Liste des tâches:
(a) Recopiez fidèlement le passage du texte sur le chiffrement et les enquêtes, en commençant à « Les tensions entre » et en terminant à « de preuves essentielles. ».
(b) Répondez à ces questions d'après le texte sur le chiffrement et les enquêtes :
(i) Quelles plateformes utilisées par des réseaux criminels Europol a-t-elle infiltrées ?
(ii) Quelles menaces sont citées pour refuser une entrave systématique aux enquêtes criminelles ?
(iii) Quelle responsabilité De Bolle attribue-t-elle aux Big Tech ?
(c) Rédigez la suite du texte sur le chiffrement et les enquêtes criminelles, à partir de sa dernière phrase.

Document source:
====
Les tensions entre chiffrement et enquêtes ne datent pas d’hier. Europol a obtenu des résultats notables en contournant ces barrières, notamment grâce aux infiltrations d’EncroChat et de Sky ECC, des plateformes utilisées par des réseaux criminels. Ces opérations, qui ont permis des milliers d’arrestations en Europe, illustrent l’impact potentiel d’un accès aux communications chiffrées. Cependant, de telles victoires restent exceptionnelles et mobilisent des ressources considérables. Dans bien des cas, le chiffrement de bout en bout continue de représenter un défi majeur pour les enquêtes criminelles, limitant la collecte de preuves essentielles.
Aussi, pour De Bolle, ces victoires isolées ne suffisent pas. Protéger les données des utilisateurs et utilisatrices ne peut justifier une entrave systématique aux enquêtes criminelles, surtout face à des menaces comme le terrorisme ou l’exploitation sexuelle des enfants. Elle réclame donc une coopération plus active des Big Tech, qui, selon elle, ont une « responsabilité sociale » à assumer.
====
Données d'étude:
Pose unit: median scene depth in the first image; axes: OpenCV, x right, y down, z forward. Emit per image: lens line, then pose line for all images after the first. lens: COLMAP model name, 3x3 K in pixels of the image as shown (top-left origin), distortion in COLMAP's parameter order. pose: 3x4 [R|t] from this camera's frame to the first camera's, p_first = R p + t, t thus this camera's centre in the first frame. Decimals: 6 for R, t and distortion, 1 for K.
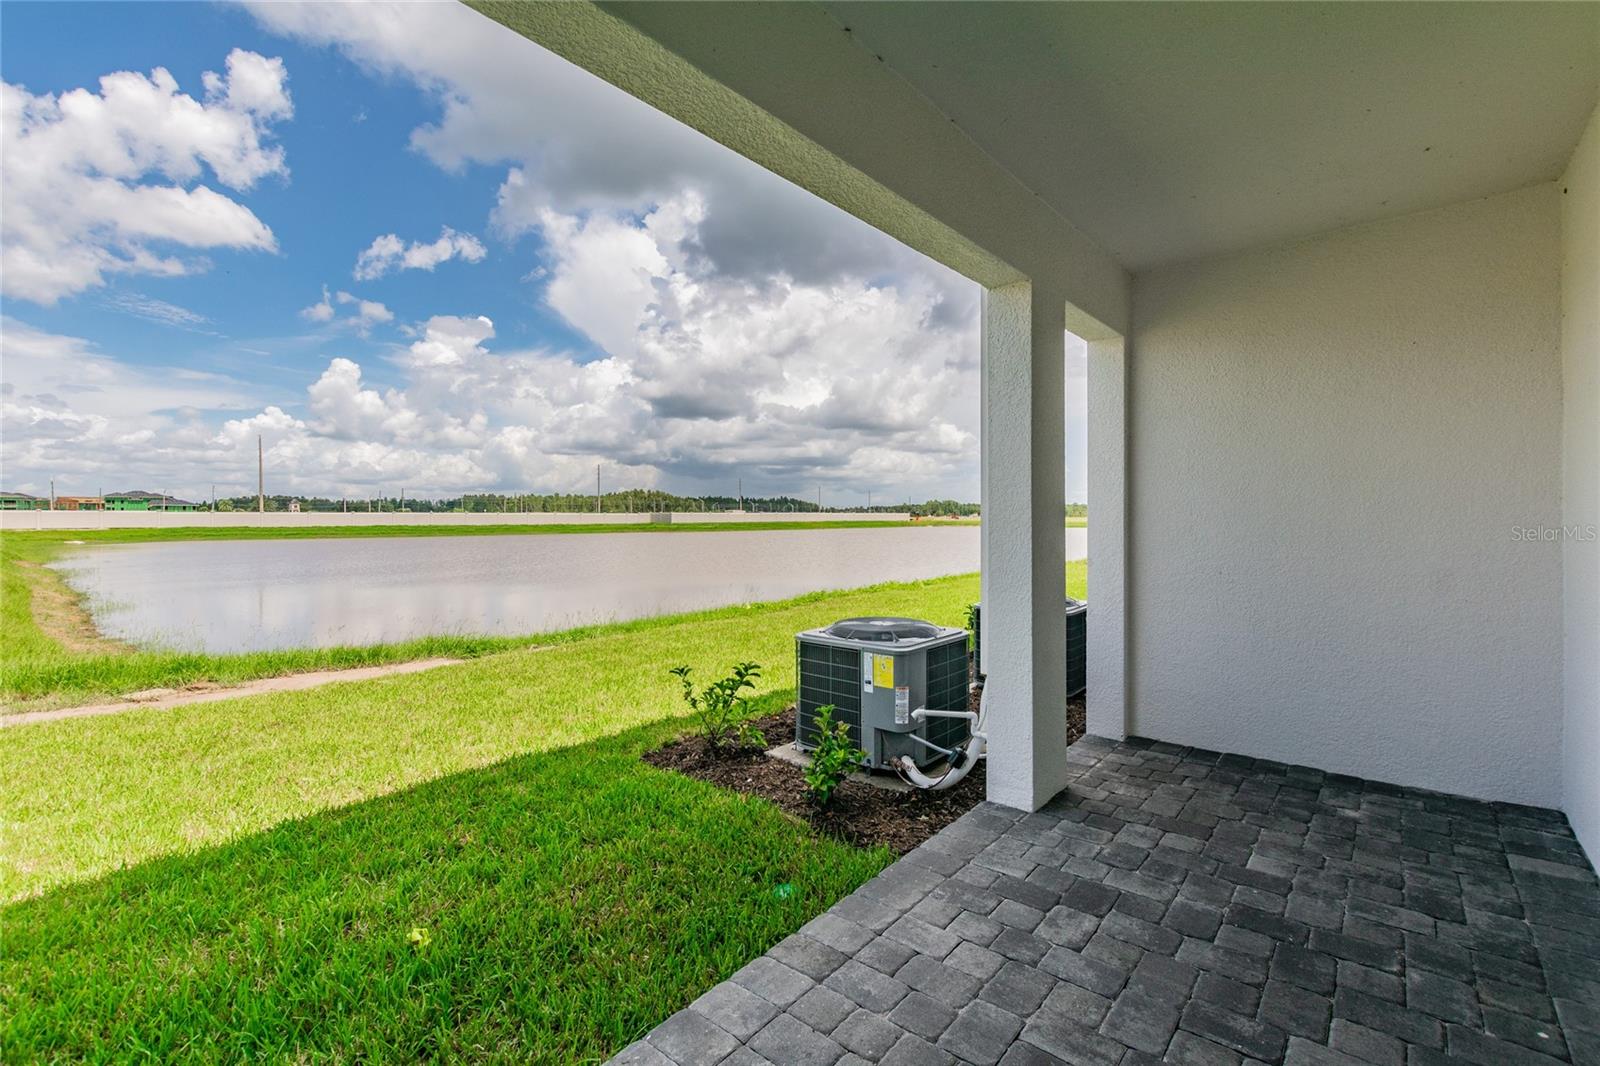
lens RADIAL K [[699.6, 0, 804.0], [0, 699.6, 531.9], [0, 0, 1]] dist [0.004522, -0.002349]
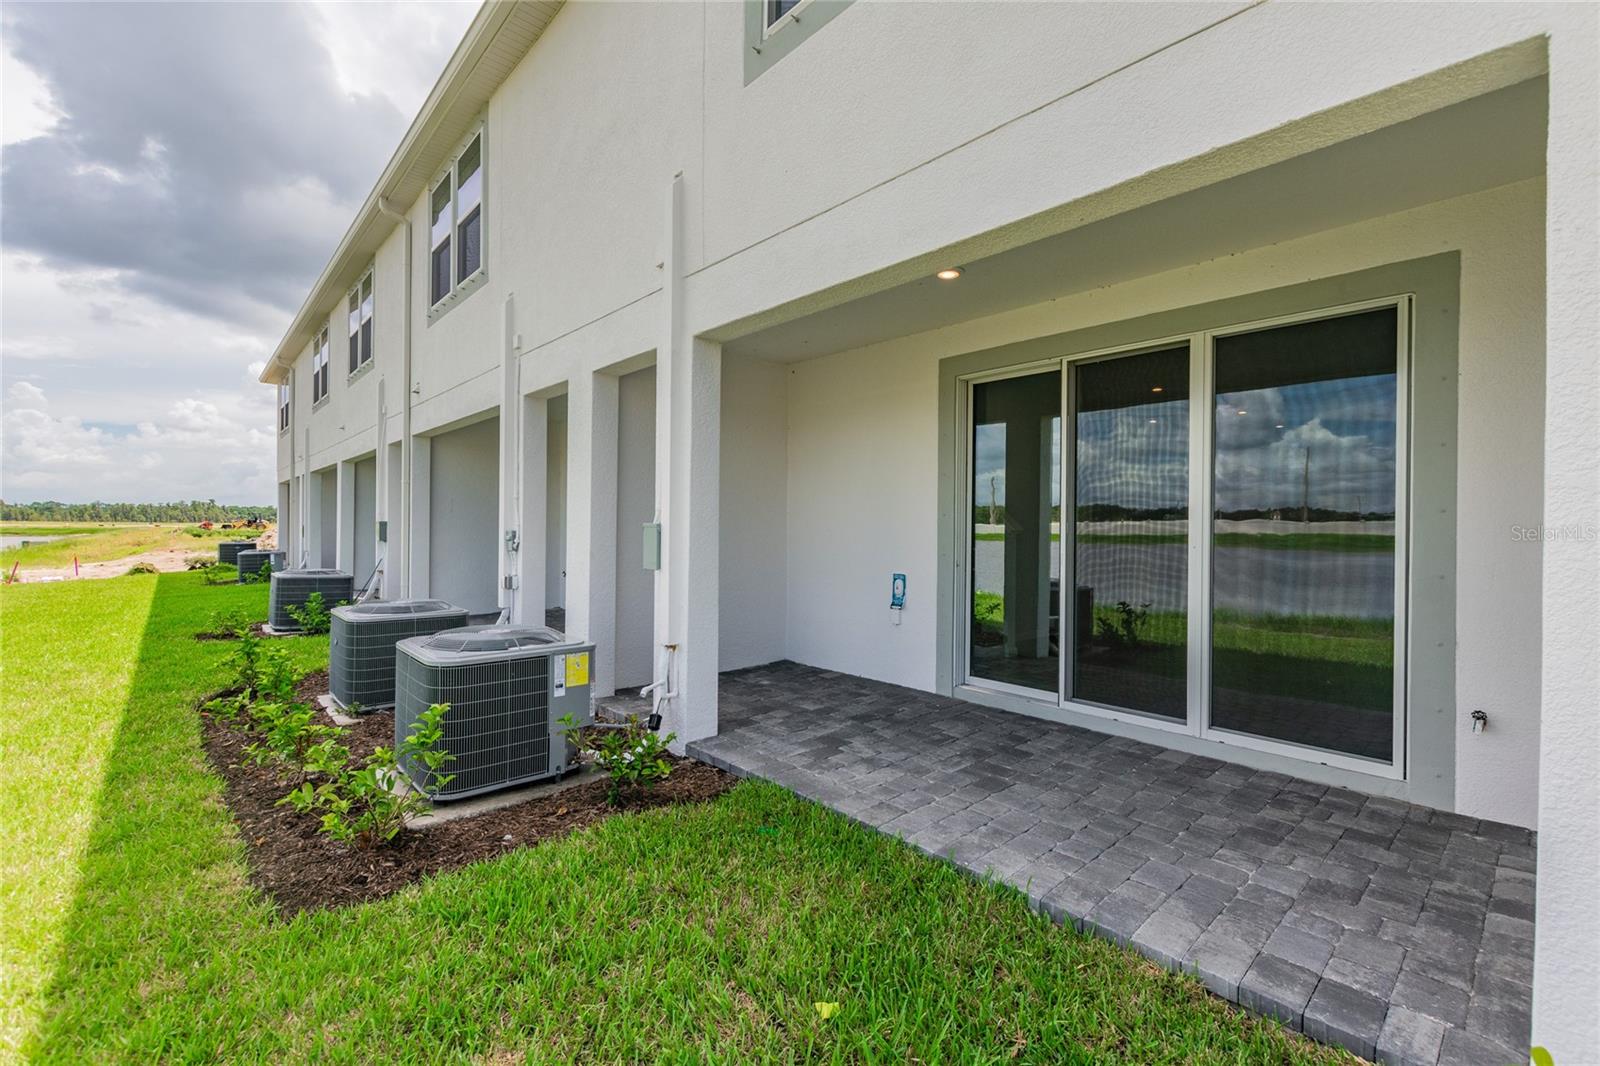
lens RADIAL K [[699.6, 0, 807.3], [0, 699.6, 529.2], [0, 0, 1]] dist [0.004522, -0.002349]
pose [[0.120147, -0.000716, 0.992756, -1.172052], [0.015049, 0.999886, -0.001100, 0.007753], [-0.992642, 0.015072, 0.120144, 0.773266]]
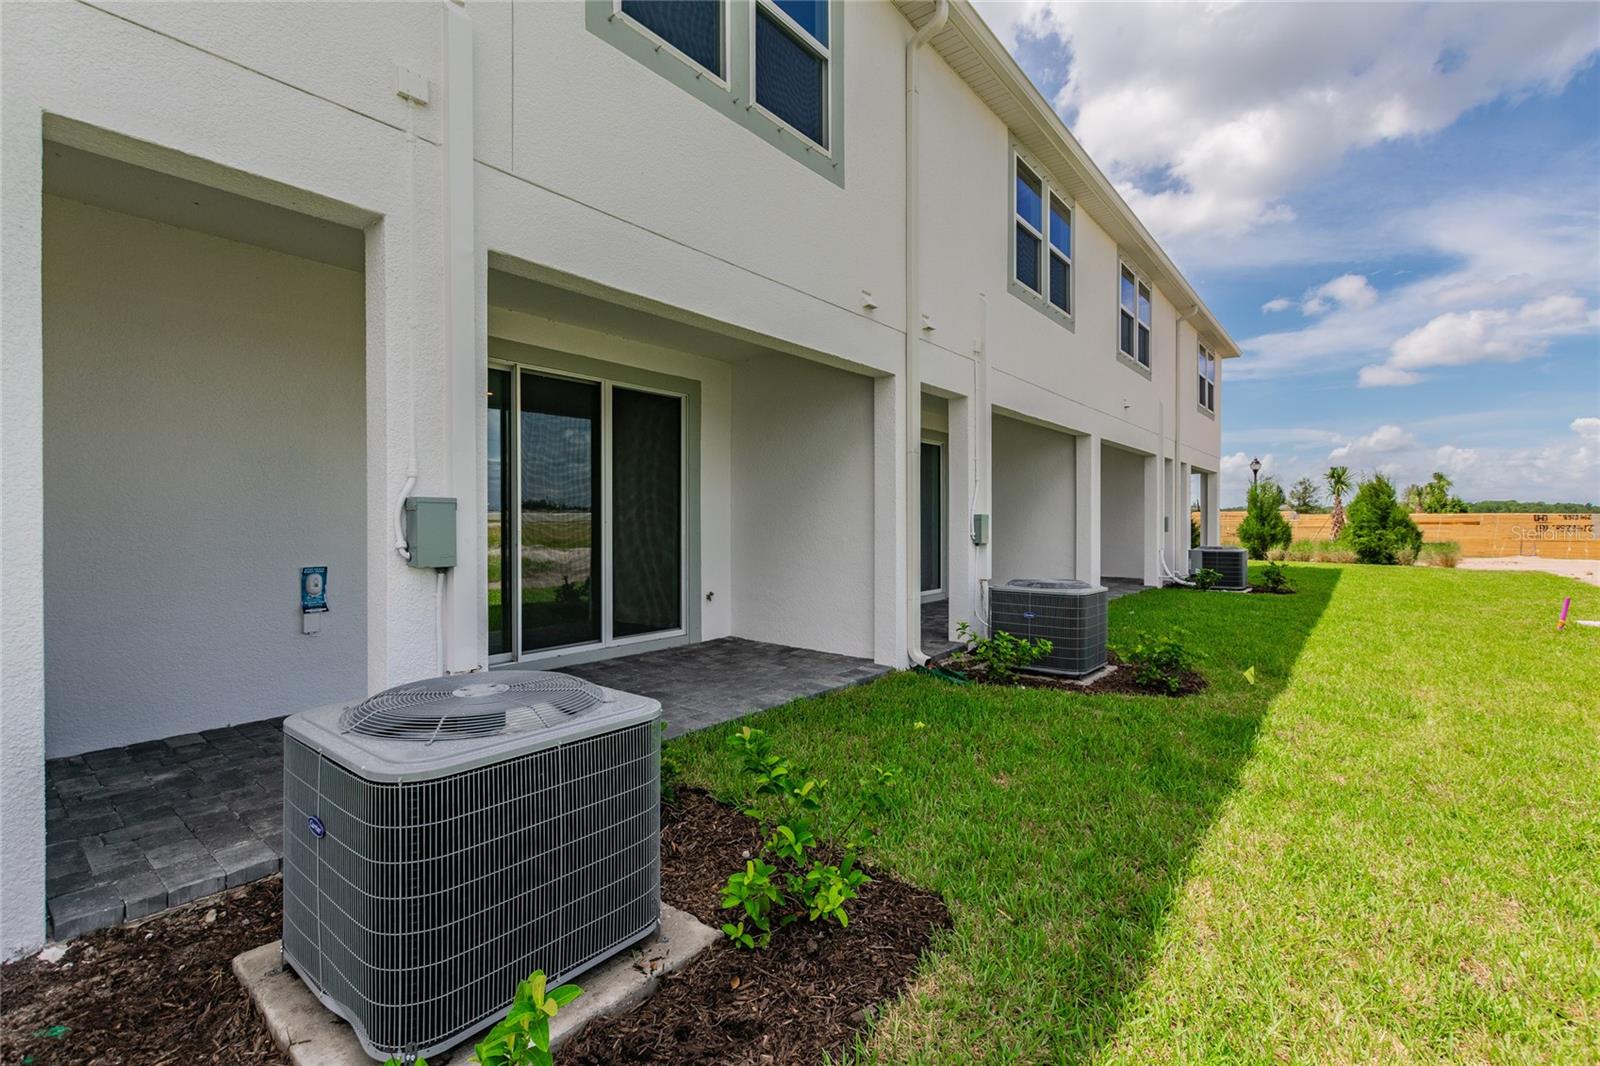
lens RADIAL K [[699.6, 0, 800.4], [0, 699.6, 526.7], [0, 0, 1]] dist [0.004522, -0.002349]
pose [[-0.999511, 0.005829, -0.030737, -0.148336], [0.004952, 0.999581, 0.028515, 0.010135], [0.030890, 0.028349, -0.999121, 2.374493]]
====
Réponses dans l'ordre:
(a)
Les tensions entre chiffrement et enquêtes ne datent pas d’hier. Europol a obtenu des résultats notables en contournant ces barrières, notamment grâce aux infiltrations d’EncroChat et de Sky ECC, des plateformes utilisées par des réseaux criminels. Ces opérations, qui ont permis des milliers d’arrestations en Europe, illustrent l’impact potentiel d’un accès aux communications chiffrées. Cependant, de telles victoires restent exceptionnelles et mobilisent des ressources considérables. Dans bien des cas, le chiffrement de bout en bout continue de représenter un défi majeur pour les enquêtes criminelles, limitant la collecte de preuves essentielles.

(b)
(i) EncroChat et Sky ECC.
(ii) Le terrorisme et l'exploitation sexuelle des enfants.
(iii) Une « responsabilité sociale ».

(c)
Les géants de la tech résistent encore
Du côté des grandes plateformes, la réponse est sans appel : pas question de céder. Pour WhatsApp, Signal ou Apple, affaiblir le chiffrement risquerait de conduire à des dérives. Une porte dérobée créée pour les forces de l’ordre aujourd'hui pourrait devenir une faille exploitée par des hackers ou des régimes autoritaires demain. Et ce risque, elles ne sont pas prêtes à le prendre, tant pour garantir la sécurité de leurs utilisateurs et utilisatrices que pour préserver leur confiance en leurs services.
Apple a néanmoins tenté de concilier les exigences légales et la protection des données. En 2021, la société avait proposé un outil de détection des contenus illégaux sur iCloud pour lutter contre la pédopornographie. Cette initiative a cependant été vivement critiquée par les défenseurs de la vie privée et des experts en cybersécurité, qui y voyaient un risque de surveillance généralisée. Face à la controverse, Apple a finalement renoncé au projet. Un revers qui souligne la complexité d’un compromis entre les impératifs de sécurité publique et la préservation des droits numériques.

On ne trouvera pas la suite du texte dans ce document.